1.6 Let \(E_i,i=1,2\) be a subfiled of \(K/F\) such that \([E_i:F]\) is finite. Show that if \(E\) is the subfield of \(K\) generated by \(E_1\) and \(E_2\) then \([E:F]\leq[E_1:F][E_2:F]\).
Solution: Assume \(E_2=span_F\{v_1,v_2,\dots,v_s\}\) with \(s=[E_2:F]\). It holds that
\(E=E_1(v_1,v_2,\dots,v_s)\).
Since \(v_1,v_2,\dots v_s\) are algebraic over \(F\), all elements in \(E\) are \(E_1-\)linear combination of monomials \(v_1^{n_1}v_2^{n_2}\cdots v_s^{n_s}\). A monomial \(v_1^{n_1}v_2^{n_2}\cdots v_s^{n_s}\) is a \(F-\)linear combination of \(v_1,v_2,\dots,v_s\). Thus an element in \(E\) is a \(E_1-\)linear combination of \(v_1,v_2,\dots,v_s\). Hence
\([E:F]\leq[E_1:F]s=[E_1:F][E_2:F]\).
1.7 Let \(E\) be an extension field of F which is algebraic over \(F\) in the sense that every element of \(E\) is algebraic over \(F\). Show that any subring of \(E/F\) is a subfield. Hence prove that any subring of finite dimensional extension field \(E/F\) is a subfield.
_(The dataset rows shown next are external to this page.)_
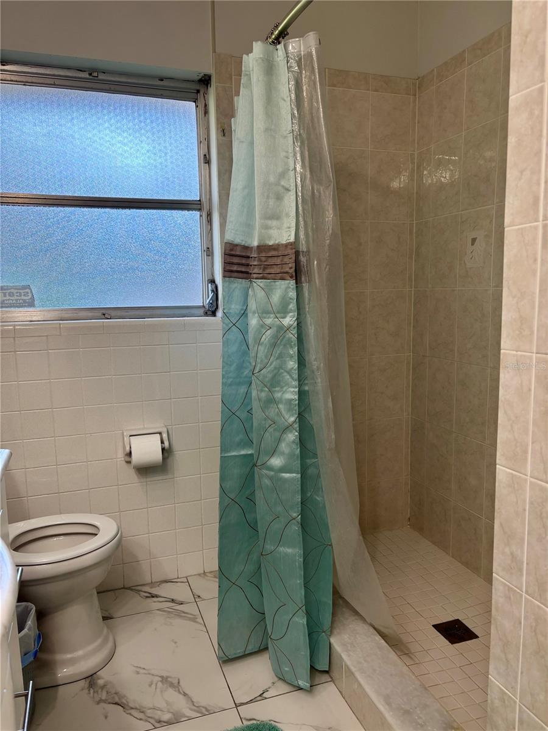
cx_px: 274
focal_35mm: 26
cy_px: 366
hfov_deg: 53.1
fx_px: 549
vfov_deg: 67.3
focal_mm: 5.96
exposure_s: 1/120
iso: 50
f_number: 1.6
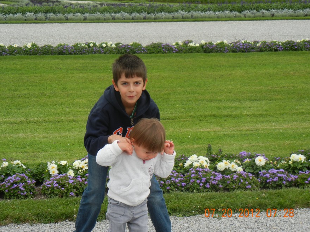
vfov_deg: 14.2
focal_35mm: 104
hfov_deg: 18.9
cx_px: 135
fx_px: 931
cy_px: 106
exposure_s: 1/545
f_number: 4.4
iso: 160
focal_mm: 16
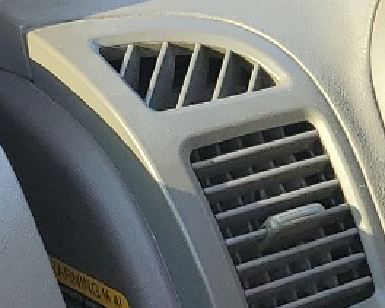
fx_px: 1754
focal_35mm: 154
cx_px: 992
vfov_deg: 9.5
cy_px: 578
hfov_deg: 10.4
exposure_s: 1/175
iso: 50
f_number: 1.5
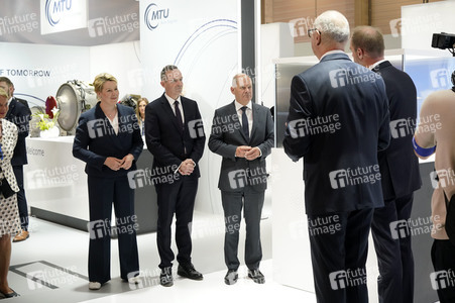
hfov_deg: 43.6
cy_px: 152
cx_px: 228
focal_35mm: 45
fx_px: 568
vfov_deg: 29.8
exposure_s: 1/400
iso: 3200
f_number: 5.6
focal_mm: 45
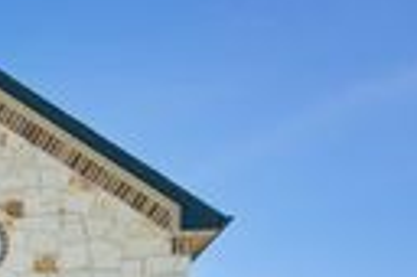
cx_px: -264
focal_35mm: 121
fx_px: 1400
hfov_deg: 15.3
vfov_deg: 10.6
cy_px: 490
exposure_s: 1/160
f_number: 9
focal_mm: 31
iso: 160
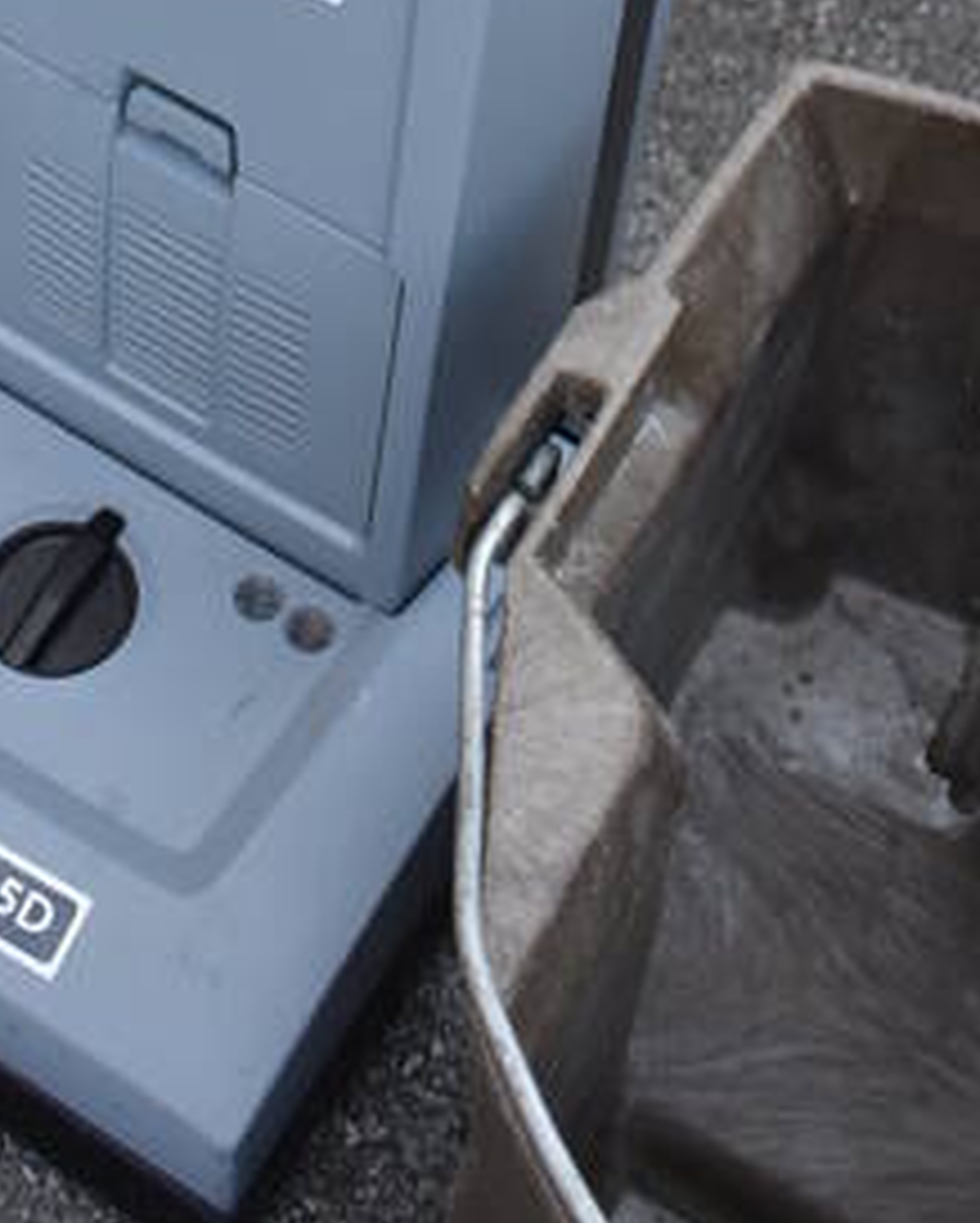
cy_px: -663
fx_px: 3078
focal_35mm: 85
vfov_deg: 19.3
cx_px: 279
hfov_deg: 18.0
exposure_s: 1/250
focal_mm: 18
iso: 720
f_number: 3.5
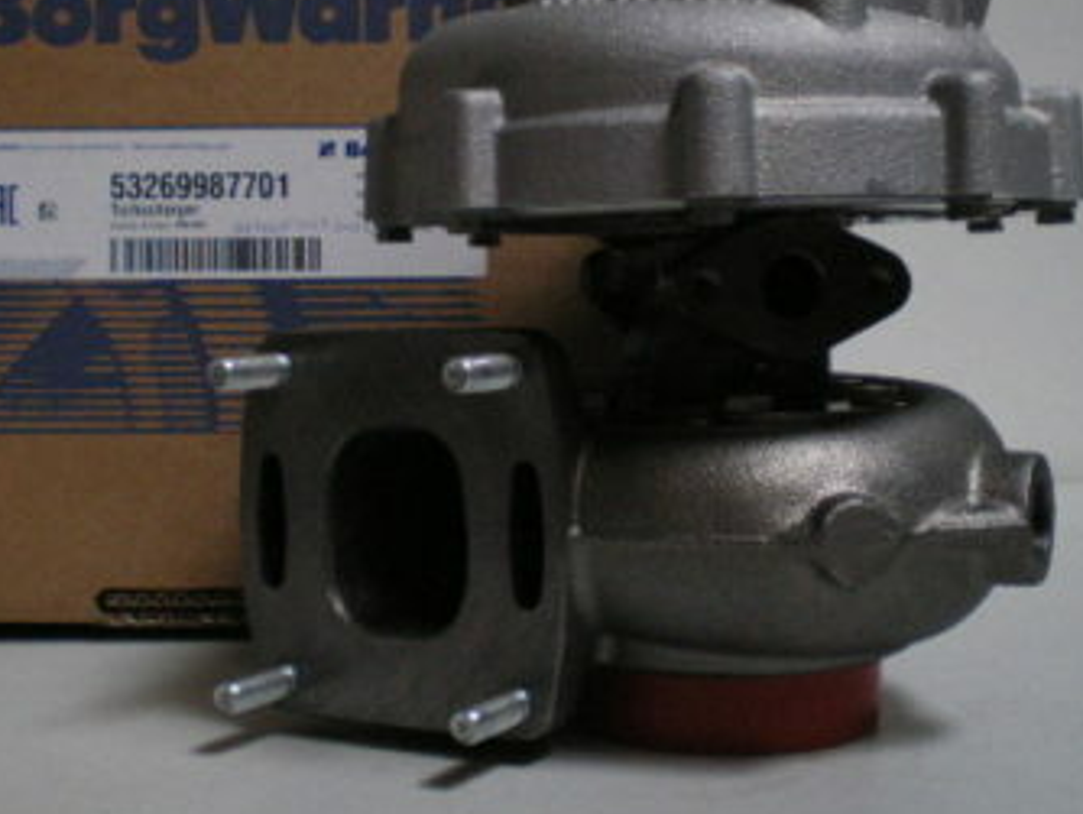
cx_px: 392
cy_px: 258
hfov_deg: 33.0
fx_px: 1816
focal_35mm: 58
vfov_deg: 25.1
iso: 400
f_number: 3.1
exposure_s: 1/4
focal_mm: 6.3
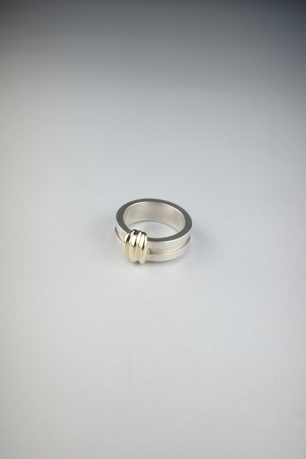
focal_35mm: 40
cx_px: 153
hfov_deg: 33.4
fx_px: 510
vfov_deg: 48.5
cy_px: 230
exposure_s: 1/80
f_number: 5.6
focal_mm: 26
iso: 200
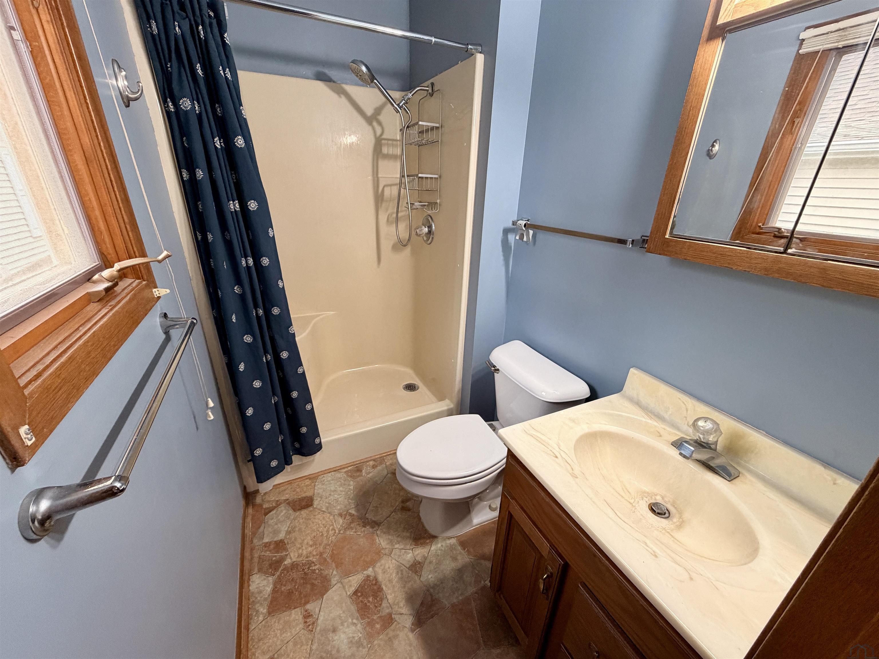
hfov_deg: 102.1
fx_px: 356
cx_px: 440
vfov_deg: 85.7
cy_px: 330
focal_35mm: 14
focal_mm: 2.22
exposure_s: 1/60
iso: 320
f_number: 2.2
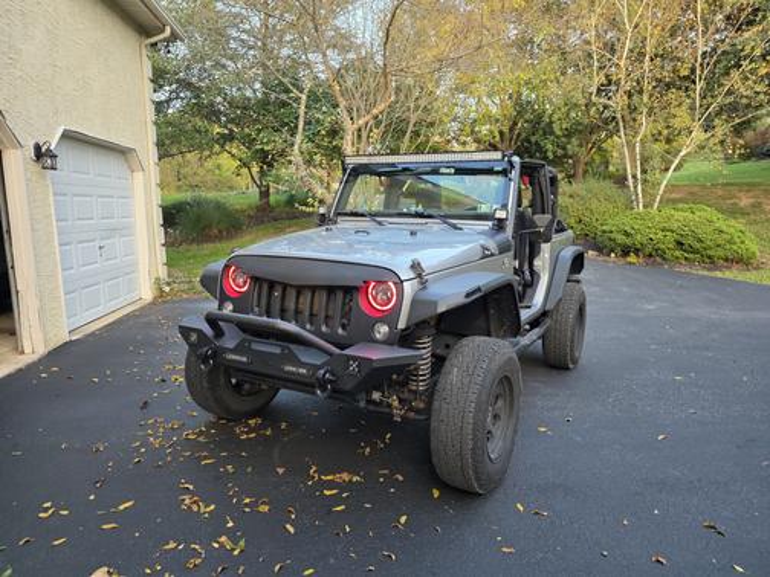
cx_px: 385
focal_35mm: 23
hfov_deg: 73.9
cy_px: 288
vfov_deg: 58.9
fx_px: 512
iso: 160
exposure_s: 1/180
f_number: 1.7
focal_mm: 6.3
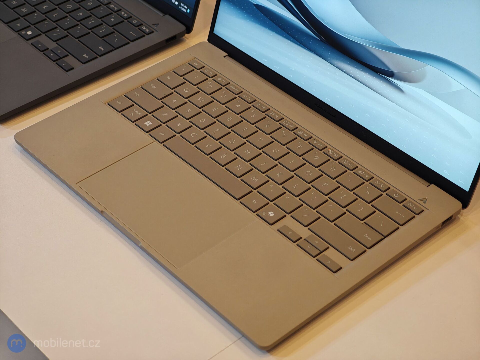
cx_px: 240
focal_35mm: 75
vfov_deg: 19.6
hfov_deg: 26.0
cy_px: 180
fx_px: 1040
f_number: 1.8
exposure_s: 1/120
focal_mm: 12.28
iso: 400
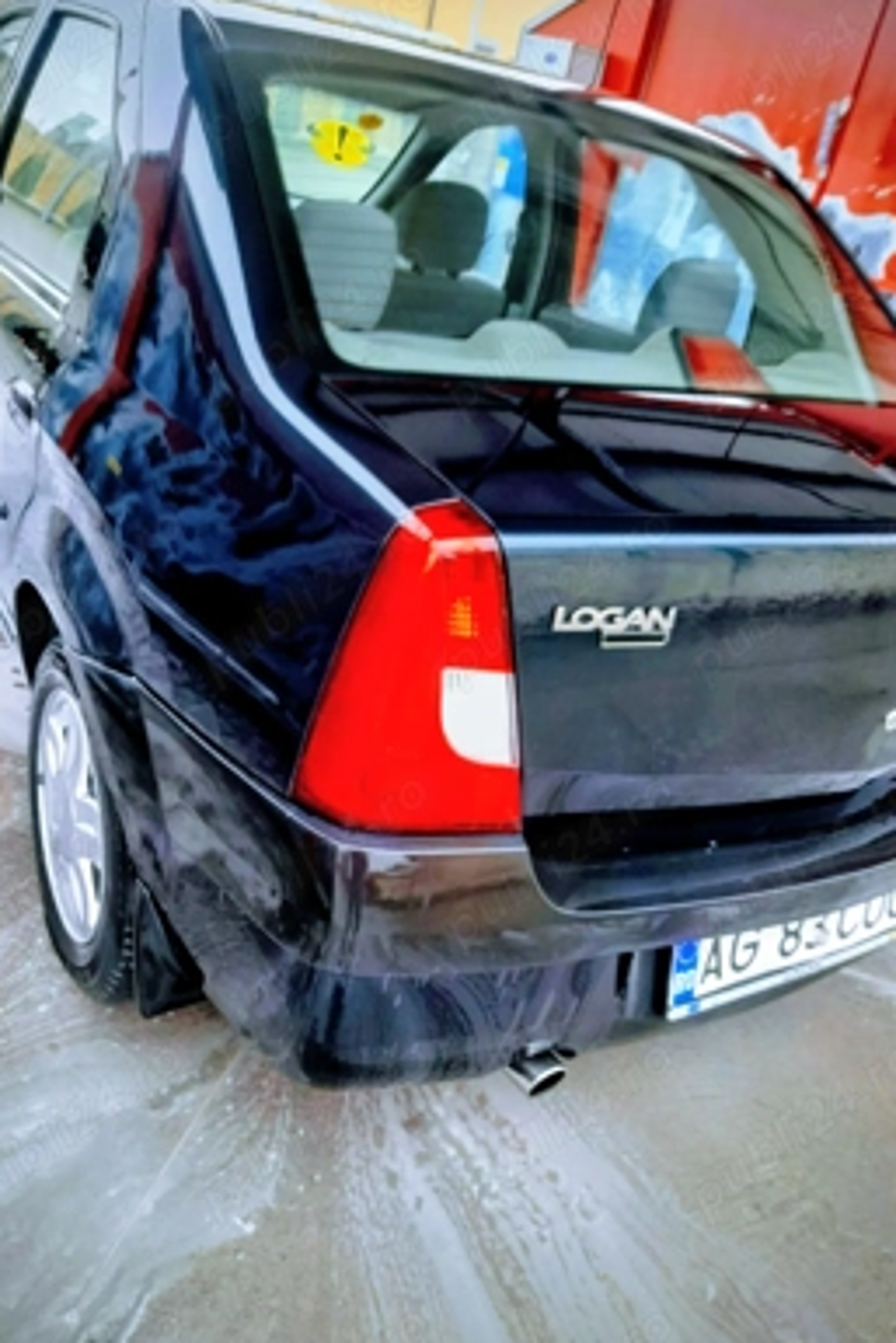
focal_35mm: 27
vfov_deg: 67.3
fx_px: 1007
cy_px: 652
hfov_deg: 48.0
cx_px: 436
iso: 200
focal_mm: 4.6
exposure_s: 1/50
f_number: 2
Solution: If \(u\) is algebraic over \(F\), we show that the inverse of \(u\) exist. This is because there exist a polynomial \(g(x)\) over \(F\), such that \(g(u)=0\), we just need to move the constant of this polynomial to the right and times the inverse of that constant directly. Thus the subring of \(E/F\) is closed under inverse operation and \(E\) is a subfield.
1.8 Let \(E=F(u),u\) transcendental, and let \(K\neq F\) be a subfield of \(E/F\). Show that \(u\) is algebraic over \(K\).
Solution: Since \(K\neq F\), it contains an element \(v\) of the form
\(\frac{f(u)}{g(u)},\qquad deg g(x)>deg f(x), (f(x),g(x))=1\)
such that \(f(x)=a_mx^m+\dots+a_1x+a_0\) and \(g(x)=b_nx^n+\dots+b_1x+b_0\) with \(a_i,b_j\in F\). It holds that
\(v(b_nu^n+\dots+b_1u+b_0)-a_mu^m-\dots-a_1u-a_0=0.\)
Since \(a_i,b_j,v\in K\), \(u\) is algebraic over \(K\).
1.9 Let \(E\) be an extension field of the field \(F\) such that
(i)\([E:F]<\infty\)
(ii)for any two subfields \(E_1\) and \(E_2\) containing \(F\), either \(E_1\subset E_2\) or \(E_2\subset E_1\).
Show that \(E\) has a primitive element over F.
Solution: Since \([E:F]<\infty\), we have \(u_1,u_2,\dots,u_r\in E\) such that
\(E=F(u_1,u_2,\dots,u_r).\)
by (ii), we can find a subfield \(F(u_i)\) such that for any integer \(j\) from 1 to \(r\), \(F(u_j)\subset F(u_i)\). For convenience, we assume \(u_i\) as \(u_1\). We show that \(F(u_1)=E\). Since \(F(u_1)\) contains all \(u_j\), it is clear that \(E\subset F(u_1)\). Hence we have \(F(u_1)=E\).